# [Saved entries]
#####

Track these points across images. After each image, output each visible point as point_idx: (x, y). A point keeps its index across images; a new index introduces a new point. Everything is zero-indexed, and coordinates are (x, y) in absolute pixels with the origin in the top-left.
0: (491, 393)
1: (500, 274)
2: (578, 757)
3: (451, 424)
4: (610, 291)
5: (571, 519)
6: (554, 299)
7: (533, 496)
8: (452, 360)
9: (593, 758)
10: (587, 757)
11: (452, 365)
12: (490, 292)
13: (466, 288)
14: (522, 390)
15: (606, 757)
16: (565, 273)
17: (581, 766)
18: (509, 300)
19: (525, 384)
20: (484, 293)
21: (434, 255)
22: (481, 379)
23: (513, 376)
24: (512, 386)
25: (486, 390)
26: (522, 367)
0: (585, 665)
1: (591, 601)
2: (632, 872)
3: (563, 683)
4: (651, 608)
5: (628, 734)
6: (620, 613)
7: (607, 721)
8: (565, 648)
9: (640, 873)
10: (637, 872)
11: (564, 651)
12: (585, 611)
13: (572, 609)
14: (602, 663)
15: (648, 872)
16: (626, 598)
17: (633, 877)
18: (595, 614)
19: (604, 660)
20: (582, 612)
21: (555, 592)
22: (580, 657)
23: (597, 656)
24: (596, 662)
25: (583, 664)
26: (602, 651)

#####

# [Work required]
Reproduce the lines from the one with "19: (525, 384)" to the end of the data exactly, leaving out every earlier line.

# [Response to the exercise]
19: (525, 384)
20: (484, 293)
21: (434, 255)
22: (481, 379)
23: (513, 376)
24: (512, 386)
25: (486, 390)
26: (522, 367)
0: (585, 665)
1: (591, 601)
2: (632, 872)
3: (563, 683)
4: (651, 608)
5: (628, 734)
6: (620, 613)
7: (607, 721)
8: (565, 648)
9: (640, 873)
10: (637, 872)
11: (564, 651)
12: (585, 611)
13: (572, 609)
14: (602, 663)
15: (648, 872)
16: (626, 598)
17: (633, 877)
18: (595, 614)
19: (604, 660)
20: (582, 612)
21: (555, 592)
22: (580, 657)
23: (597, 656)
24: (596, 662)
25: (583, 664)
26: (602, 651)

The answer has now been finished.